> HOW TO COMPLETE THIS TASK
An exact copy of all the data is needed, with every picture left out.

[Start of section]

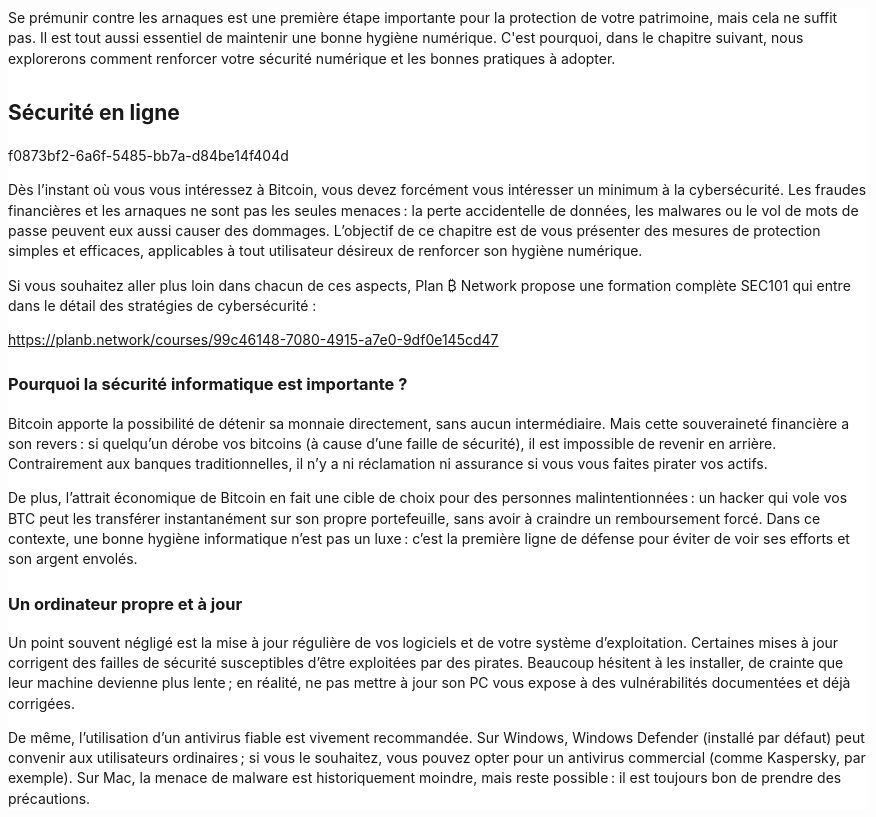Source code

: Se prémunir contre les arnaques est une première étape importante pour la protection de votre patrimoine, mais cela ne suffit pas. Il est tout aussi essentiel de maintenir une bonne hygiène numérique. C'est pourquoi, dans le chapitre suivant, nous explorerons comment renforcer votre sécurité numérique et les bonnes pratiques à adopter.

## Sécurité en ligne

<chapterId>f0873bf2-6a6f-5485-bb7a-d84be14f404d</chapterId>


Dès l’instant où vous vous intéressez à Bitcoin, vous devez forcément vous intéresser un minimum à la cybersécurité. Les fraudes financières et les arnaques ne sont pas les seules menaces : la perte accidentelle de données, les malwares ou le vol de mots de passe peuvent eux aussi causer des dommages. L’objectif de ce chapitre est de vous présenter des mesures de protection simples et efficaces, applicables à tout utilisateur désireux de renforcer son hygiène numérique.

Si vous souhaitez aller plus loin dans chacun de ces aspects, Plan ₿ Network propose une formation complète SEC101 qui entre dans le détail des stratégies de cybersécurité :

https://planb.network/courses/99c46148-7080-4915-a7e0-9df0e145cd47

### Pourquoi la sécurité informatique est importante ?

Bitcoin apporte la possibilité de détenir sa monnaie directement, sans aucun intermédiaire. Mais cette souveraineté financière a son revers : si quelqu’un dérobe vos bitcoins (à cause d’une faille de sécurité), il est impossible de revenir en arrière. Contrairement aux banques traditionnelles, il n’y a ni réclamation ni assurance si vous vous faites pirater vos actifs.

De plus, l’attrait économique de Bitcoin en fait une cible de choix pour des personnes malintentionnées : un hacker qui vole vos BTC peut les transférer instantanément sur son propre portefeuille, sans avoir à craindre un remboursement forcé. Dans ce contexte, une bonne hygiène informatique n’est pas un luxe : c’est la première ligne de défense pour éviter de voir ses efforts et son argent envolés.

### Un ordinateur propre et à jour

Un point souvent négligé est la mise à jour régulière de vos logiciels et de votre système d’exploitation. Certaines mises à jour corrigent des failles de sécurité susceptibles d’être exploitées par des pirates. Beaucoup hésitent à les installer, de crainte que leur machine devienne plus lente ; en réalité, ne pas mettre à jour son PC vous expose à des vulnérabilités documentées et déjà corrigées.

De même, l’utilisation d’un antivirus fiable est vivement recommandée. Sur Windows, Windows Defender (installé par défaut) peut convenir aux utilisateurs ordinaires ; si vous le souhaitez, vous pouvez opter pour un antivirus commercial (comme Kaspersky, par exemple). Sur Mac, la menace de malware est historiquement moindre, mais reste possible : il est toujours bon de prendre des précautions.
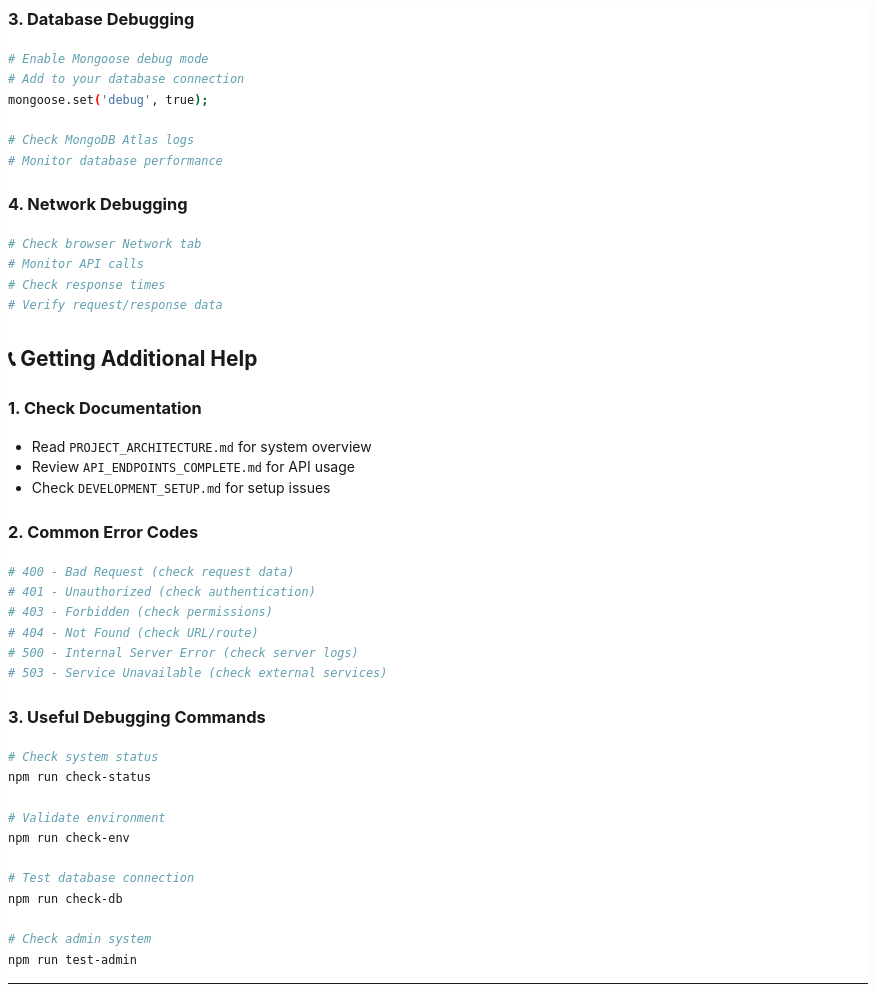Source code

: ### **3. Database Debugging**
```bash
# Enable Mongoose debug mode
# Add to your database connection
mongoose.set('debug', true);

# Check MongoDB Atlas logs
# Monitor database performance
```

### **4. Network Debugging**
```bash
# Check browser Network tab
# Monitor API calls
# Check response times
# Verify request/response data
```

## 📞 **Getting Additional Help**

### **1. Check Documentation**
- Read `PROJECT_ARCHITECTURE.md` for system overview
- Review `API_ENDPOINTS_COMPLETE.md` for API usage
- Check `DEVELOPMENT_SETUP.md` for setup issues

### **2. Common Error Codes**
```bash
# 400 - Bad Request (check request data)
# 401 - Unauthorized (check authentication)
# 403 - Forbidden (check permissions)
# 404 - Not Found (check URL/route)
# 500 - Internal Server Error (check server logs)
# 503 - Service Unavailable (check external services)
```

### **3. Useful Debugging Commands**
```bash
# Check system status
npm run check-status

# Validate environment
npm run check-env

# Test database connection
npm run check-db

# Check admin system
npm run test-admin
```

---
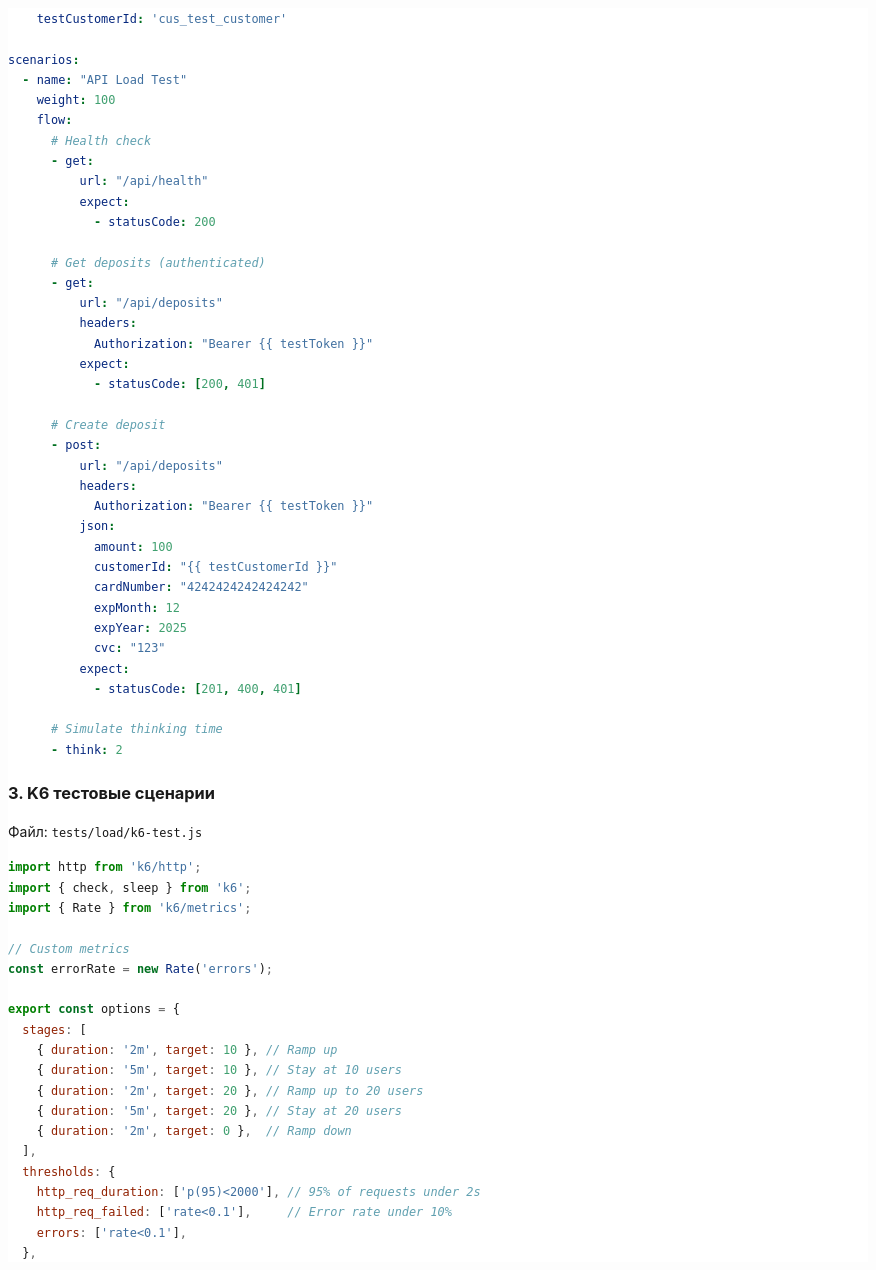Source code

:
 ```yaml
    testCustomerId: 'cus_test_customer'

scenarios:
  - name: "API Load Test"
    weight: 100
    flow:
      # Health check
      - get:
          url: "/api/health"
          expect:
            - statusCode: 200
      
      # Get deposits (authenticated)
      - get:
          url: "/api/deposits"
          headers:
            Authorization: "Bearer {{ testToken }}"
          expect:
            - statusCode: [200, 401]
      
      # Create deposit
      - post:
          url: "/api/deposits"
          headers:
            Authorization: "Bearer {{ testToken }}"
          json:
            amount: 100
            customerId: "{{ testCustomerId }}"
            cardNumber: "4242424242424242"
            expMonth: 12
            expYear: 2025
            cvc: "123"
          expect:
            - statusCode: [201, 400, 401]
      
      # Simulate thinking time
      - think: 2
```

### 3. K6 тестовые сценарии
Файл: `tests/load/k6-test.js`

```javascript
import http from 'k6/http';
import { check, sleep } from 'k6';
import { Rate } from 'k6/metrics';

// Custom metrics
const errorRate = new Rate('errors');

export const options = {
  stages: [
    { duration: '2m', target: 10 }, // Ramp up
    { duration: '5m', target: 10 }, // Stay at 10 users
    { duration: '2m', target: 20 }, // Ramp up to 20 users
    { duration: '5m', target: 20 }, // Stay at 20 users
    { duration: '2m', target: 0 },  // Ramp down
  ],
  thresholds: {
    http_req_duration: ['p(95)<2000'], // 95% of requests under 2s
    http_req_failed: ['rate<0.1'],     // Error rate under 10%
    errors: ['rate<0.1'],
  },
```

[End of section]

> ANSWER TO THE PROBLEM
Source code

: Se prémunir contre les arnaques est une première étape importante pour la protection de votre patrimoine, mais cela ne suffit pas. Il est tout aussi essentiel de maintenir une bonne hygiène numérique. C'est pourquoi, dans le chapitre suivant, nous explorerons comment renforcer votre sécurité numérique et les bonnes pratiques à adopter.

## Sécurité en ligne

<chapterId>f0873bf2-6a6f-5485-bb7a-d84be14f404d</chapterId>


Dès l’instant où vous vous intéressez à Bitcoin, vous devez forcément vous intéresser un minimum à la cybersécurité. Les fraudes financières et les arnaques ne sont pas les seules menaces : la perte accidentelle de données, les malwares ou le vol de mots de passe peuvent eux aussi causer des dommages. L’objectif de ce chapitre est de vous présenter des mesures de protection simples et efficaces, applicables à tout utilisateur désireux de renforcer son hygiène numérique.

Si vous souhaitez aller plus loin dans chacun de ces aspects, Plan ₿ Network propose une formation complète SEC101 qui entre dans le détail des stratégies de cybersécurité :

https://planb.network/courses/99c46148-7080-4915-a7e0-9df0e145cd47

### Pourquoi la sécurité informatique est importante ?

Bitcoin apporte la possibilité de détenir sa monnaie directement, sans aucun intermédiaire. Mais cette souveraineté financière a son revers : si quelqu’un dérobe vos bitcoins (à cause d’une faille de sécurité), il est impossible de revenir en arrière. Contrairement aux banques traditionnelles, il n’y a ni réclamation ni assurance si vous vous faites pirater vos actifs.

De plus, l’attrait économique de Bitcoin en fait une cible de choix pour des personnes malintentionnées : un hacker qui vole vos BTC peut les transférer instantanément sur son propre portefeuille, sans avoir à craindre un remboursement forcé. Dans ce contexte, une bonne hygiène informatique n’est pas un luxe : c’est la première ligne de défense pour éviter de voir ses efforts et son argent envolés.

### Un ordinateur propre et à jour

Un point souvent négligé est la mise à jour régulière de vos logiciels et de votre système d’exploitation. Certaines mises à jour corrigent des failles de sécurité susceptibles d’être exploitées par des pirates. Beaucoup hésitent à les installer, de crainte que leur machine devienne plus lente ; en réalité, ne pas mettre à jour son PC vous expose à des vulnérabilités documentées et déjà corrigées.

De même, l’utilisation d’un antivirus fiable est vivement recommandée. Sur Windows, Windows Defender (installé par défaut) peut convenir aux utilisateurs ordinaires ; si vous le souhaitez, vous pouvez opter pour un antivirus commercial (comme Kaspersky, par exemple). Sur Mac, la menace de malware est historiquement moindre, mais reste possible : il est toujours bon de prendre des précautions.
Source code

: ### **3. Database Debugging**
```bash
# Enable Mongoose debug mode
# Add to your database connection
mongoose.set('debug', true);

# Check MongoDB Atlas logs
# Monitor database performance
```

### **4. Network Debugging**
```bash
# Check browser Network tab
# Monitor API calls
# Check response times
# Verify request/response data
```

## 📞 **Getting Additional Help**

### **1. Check Documentation**
- Read `PROJECT_ARCHITECTURE.md` for system overview
- Review `API_ENDPOINTS_COMPLETE.md` for API usage
- Check `DEVELOPMENT_SETUP.md` for setup issues

### **2. Common Error Codes**
```bash
# 400 - Bad Request (check request data)
# 401 - Unauthorized (check authentication)
# 403 - Forbidden (check permissions)
# 404 - Not Found (check URL/route)
# 500 - Internal Server Error (check server logs)
# 503 - Service Unavailable (check external services)
```

### **3. Useful Debugging Commands**
```bash
# Check system status
npm run check-status

# Validate environment
npm run check-env

# Test database connection
npm run check-db

# Check admin system
npm run test-admin
```

---
Source code

:
 ```yaml
    testCustomerId: 'cus_test_customer'

scenarios:
  - name: "API Load Test"
    weight: 100
    flow:
      # Health check
      - get:
          url: "/api/health"
          expect:
            - statusCode: 200
      
      # Get deposits (authenticated)
      - get:
          url: "/api/deposits"
          headers:
            Authorization: "Bearer {{ testToken }}"
          expect:
            - statusCode: [200, 401]
      
      # Create deposit
      - post:
          url: "/api/deposits"
          headers:
            Authorization: "Bearer {{ testToken }}"
          json:
            amount: 100
            customerId: "{{ testCustomerId }}"
            cardNumber: "4242424242424242"
            expMonth: 12
            expYear: 2025
            cvc: "123"
          expect:
            - statusCode: [201, 400, 401]
      
      # Simulate thinking time
      - think: 2
```

### 3. K6 тестовые сценарии
Файл: `tests/load/k6-test.js`

```javascript
import http from 'k6/http';
import { check, sleep } from 'k6';
import { Rate } from 'k6/metrics';

// Custom metrics
const errorRate = new Rate('errors');

export const options = {
  stages: [
    { duration: '2m', target: 10 }, // Ramp up
    { duration: '5m', target: 10 }, // Stay at 10 users
    { duration: '2m', target: 20 }, // Ramp up to 20 users
    { duration: '5m', target: 20 }, // Stay at 20 users
    { duration: '2m', target: 0 },  // Ramp down
  ],
  thresholds: {
    http_req_duration: ['p(95)<2000'], // 95% of requests under 2s
    http_req_failed: ['rate<0.1'],     // Error rate under 10%
    errors: ['rate<0.1'],
  },
```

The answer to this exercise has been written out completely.